Fenomena menarik lainnya adalah bagaimana BlackRock, melalui IBIT, kini mencatatkan pendapatan tahunan dari biaya pengelolaan yang melampaui pendapatan dari ETF S&P 500 miliknya sendiri (IVV). Data ini dengan jelas menunjukkan pergeseran tren pasar menuju aset digital sebagai kelas investasi utama yang semakin diminati. Tidak hanya institusi di AS, perusahaan teknologi Inggris seperti The Smarter Web Company juga turut meningkatkan kepemilikan Bitcoin mereka hingga 1.000 BTC, dengan CEO-nya menyatakan komitmen untuk menginspirasi lebih banyak perusahaan dalam mengelola kas berdasarkan aset digital.
Di belahan dunia lain, El Salvador terus menunjukkan konsistensinya dalam strategi akumulasi BTC, kini memiliki lebih dari 6.232 BTC dengan nilai keuntungan yang belum terealisasi melampaui US$400 juta. Antony Kusuma menegaskan bahwa adopsi Bitcoin telah menjangkau ranah geopolitik, bukan hanya bersifat sektoral. “Negara, korporasi, dan individu saat ini berada di jalur yang sama: mencari alternatif yang tahan terhadap inflasi, gejolak geopolitik, dan disrupsi pasar tradisional,” paparnya. Ia juga mencatat bagaimana lonjakan harga ini memperlihatkan kekuatan komunitas Bitcoin dalam menjaga prinsip desentralisasi sembari terus menarik minat institusi. “Bitcoin bukan hanya teknologi, ia adalah fenomena sosial-ekonomi,” ujarnya.

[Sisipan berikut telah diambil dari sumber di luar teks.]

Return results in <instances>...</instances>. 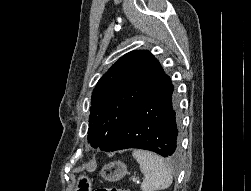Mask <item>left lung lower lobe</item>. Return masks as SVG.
<instances>
[{
    "mask_svg": "<svg viewBox=\"0 0 251 191\" xmlns=\"http://www.w3.org/2000/svg\"><path fill=\"white\" fill-rule=\"evenodd\" d=\"M174 87L163 73L137 103L108 152L138 148L163 157L178 154V112Z\"/></svg>",
    "mask_w": 251,
    "mask_h": 191,
    "instance_id": "left-lung-lower-lobe-1",
    "label": "left lung lower lobe"
}]
</instances>
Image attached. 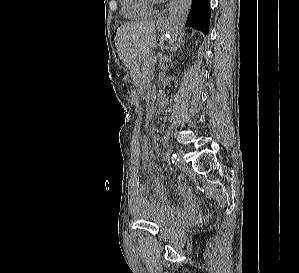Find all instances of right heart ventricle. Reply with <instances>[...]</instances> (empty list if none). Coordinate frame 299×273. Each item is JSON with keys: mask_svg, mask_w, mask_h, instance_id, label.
<instances>
[{"mask_svg": "<svg viewBox=\"0 0 299 273\" xmlns=\"http://www.w3.org/2000/svg\"><path fill=\"white\" fill-rule=\"evenodd\" d=\"M121 13L129 20L139 21L149 18L153 10L145 0H122Z\"/></svg>", "mask_w": 299, "mask_h": 273, "instance_id": "obj_1", "label": "right heart ventricle"}]
</instances>
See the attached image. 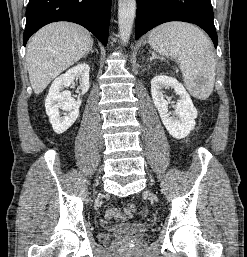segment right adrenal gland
<instances>
[{"label":"right adrenal gland","mask_w":247,"mask_h":257,"mask_svg":"<svg viewBox=\"0 0 247 257\" xmlns=\"http://www.w3.org/2000/svg\"><path fill=\"white\" fill-rule=\"evenodd\" d=\"M89 53H94L93 45L90 47L89 51H87V53L84 55V58H86Z\"/></svg>","instance_id":"right-adrenal-gland-1"}]
</instances>
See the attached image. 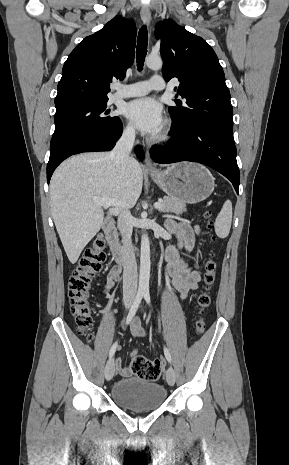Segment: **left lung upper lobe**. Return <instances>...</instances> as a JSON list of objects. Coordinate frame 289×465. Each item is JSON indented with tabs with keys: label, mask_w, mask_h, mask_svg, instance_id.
<instances>
[{
	"label": "left lung upper lobe",
	"mask_w": 289,
	"mask_h": 465,
	"mask_svg": "<svg viewBox=\"0 0 289 465\" xmlns=\"http://www.w3.org/2000/svg\"><path fill=\"white\" fill-rule=\"evenodd\" d=\"M155 34L161 38L163 76L166 81L177 78L176 91L186 99L185 106L178 100L177 107H169L174 125L204 122L232 128L230 92L214 50L172 20L158 23Z\"/></svg>",
	"instance_id": "1"
}]
</instances>
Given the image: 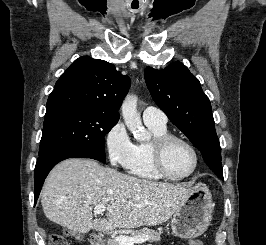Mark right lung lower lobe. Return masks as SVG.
Segmentation results:
<instances>
[{
    "label": "right lung lower lobe",
    "instance_id": "right-lung-lower-lobe-1",
    "mask_svg": "<svg viewBox=\"0 0 266 245\" xmlns=\"http://www.w3.org/2000/svg\"><path fill=\"white\" fill-rule=\"evenodd\" d=\"M68 158H91L93 155L74 150H55L38 158L34 172V205L39 197L44 180L50 170L60 161Z\"/></svg>",
    "mask_w": 266,
    "mask_h": 245
}]
</instances>
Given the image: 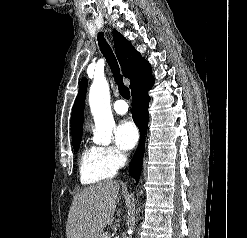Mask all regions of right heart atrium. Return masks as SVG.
Wrapping results in <instances>:
<instances>
[{
	"label": "right heart atrium",
	"instance_id": "d8ad5b80",
	"mask_svg": "<svg viewBox=\"0 0 247 238\" xmlns=\"http://www.w3.org/2000/svg\"><path fill=\"white\" fill-rule=\"evenodd\" d=\"M106 160L114 168H120L125 161L124 155L114 146L102 147Z\"/></svg>",
	"mask_w": 247,
	"mask_h": 238
}]
</instances>
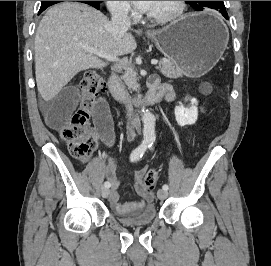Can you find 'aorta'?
I'll return each mask as SVG.
<instances>
[{"label":"aorta","instance_id":"762f6f07","mask_svg":"<svg viewBox=\"0 0 271 266\" xmlns=\"http://www.w3.org/2000/svg\"><path fill=\"white\" fill-rule=\"evenodd\" d=\"M143 136L145 140H153L155 138V117L148 110H143Z\"/></svg>","mask_w":271,"mask_h":266}]
</instances>
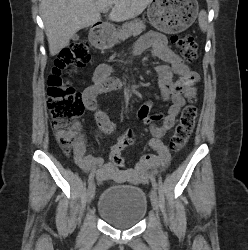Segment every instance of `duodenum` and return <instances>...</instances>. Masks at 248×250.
Masks as SVG:
<instances>
[{"mask_svg":"<svg viewBox=\"0 0 248 250\" xmlns=\"http://www.w3.org/2000/svg\"><path fill=\"white\" fill-rule=\"evenodd\" d=\"M106 26L105 23L101 22V23H97L93 26L92 28V35L91 37L95 40L101 39V35L99 34V32Z\"/></svg>","mask_w":248,"mask_h":250,"instance_id":"410a0bca","label":"duodenum"}]
</instances>
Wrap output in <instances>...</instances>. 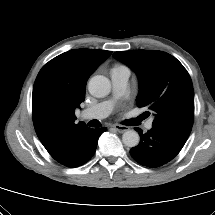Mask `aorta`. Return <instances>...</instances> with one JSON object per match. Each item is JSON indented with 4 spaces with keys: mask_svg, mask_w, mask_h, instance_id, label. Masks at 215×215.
I'll use <instances>...</instances> for the list:
<instances>
[{
    "mask_svg": "<svg viewBox=\"0 0 215 215\" xmlns=\"http://www.w3.org/2000/svg\"><path fill=\"white\" fill-rule=\"evenodd\" d=\"M89 93L97 98L107 96L111 91L110 80L102 75L92 77L88 83ZM123 143L128 147H135L139 144L140 137L135 130H127L122 135Z\"/></svg>",
    "mask_w": 215,
    "mask_h": 215,
    "instance_id": "aorta-1",
    "label": "aorta"
}]
</instances>
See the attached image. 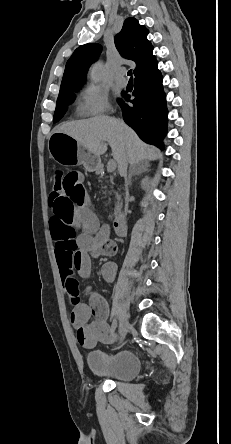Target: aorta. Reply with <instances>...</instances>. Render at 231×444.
Listing matches in <instances>:
<instances>
[{
	"label": "aorta",
	"instance_id": "762f6f07",
	"mask_svg": "<svg viewBox=\"0 0 231 444\" xmlns=\"http://www.w3.org/2000/svg\"><path fill=\"white\" fill-rule=\"evenodd\" d=\"M102 69H103L102 63H97L93 67L92 72H91L92 82L98 83L100 81L101 75H102Z\"/></svg>",
	"mask_w": 231,
	"mask_h": 444
}]
</instances>
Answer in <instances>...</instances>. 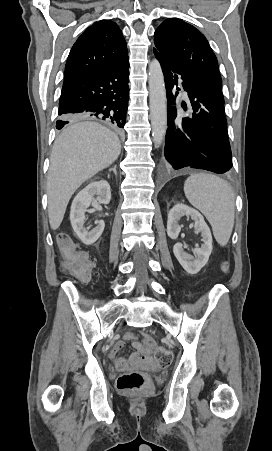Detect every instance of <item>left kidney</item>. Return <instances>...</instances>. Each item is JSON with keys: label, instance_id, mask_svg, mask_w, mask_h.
<instances>
[{"label": "left kidney", "instance_id": "1", "mask_svg": "<svg viewBox=\"0 0 272 451\" xmlns=\"http://www.w3.org/2000/svg\"><path fill=\"white\" fill-rule=\"evenodd\" d=\"M182 216H190L191 220H194L195 233H201L203 243L201 247H195V249H193V253H195L194 257V255L186 253L183 249V243H179L178 241L173 247L174 255L177 257L182 267H184L185 271H188V273H198L201 267L207 263L212 251L211 231L206 222H204L203 216H201L197 210H193V208H189V206H185V204H176V206L170 210L167 220V233L171 239H177L181 231L179 220Z\"/></svg>", "mask_w": 272, "mask_h": 451}]
</instances>
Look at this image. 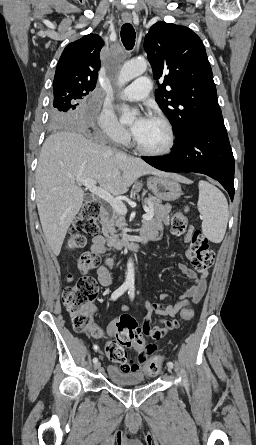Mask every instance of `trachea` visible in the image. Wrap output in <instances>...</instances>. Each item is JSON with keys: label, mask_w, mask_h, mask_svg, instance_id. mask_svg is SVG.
<instances>
[{"label": "trachea", "mask_w": 256, "mask_h": 445, "mask_svg": "<svg viewBox=\"0 0 256 445\" xmlns=\"http://www.w3.org/2000/svg\"><path fill=\"white\" fill-rule=\"evenodd\" d=\"M136 33L130 23H125L121 27V40L127 50H132L135 44Z\"/></svg>", "instance_id": "obj_1"}]
</instances>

Kinerja harga Bitcoin sepanjang pertengahan tahun 2025 ini juga menunjukkan pola teknikal yang kuat. Setelah sempat terkoreksi ke angka US$98.200, harga kembali bangkit pada akhir Juni sebelum akhirnya meroket menuju ATH terbarunya. Meskipun demikian, Antony mengingatkan bahwa volatilitas tetap menjadi bagian tak terpisahkan dari dinamika pasar kripto. “Kenaikan cepat selalu disertai dengan risiko koreksi. Namun, yang membedakan saat ini adalah fondasi pasar yang jauh lebih kuat dibandingkan siklus sebelumnya,” terangnya.
Dalam menghadapi fase pasar seperti ini, edukasi publik dan manajemen risiko menjadi sangat penting. “Kami di Indodax terus mendorong pengguna untuk memahami fundamental, menggunakan strategi jangka panjang seperti DCA (Dollar Cost Averaging), dan tidak mudah terjebak euforia,” pungkas Antony. Dengan fondasi yang semakin kokoh dan adopsi yang meluas, Bitcoin terus memposisikan diri sebagai aset investasi yang menarik dengan prospek jangka panjang yang menjanjikan.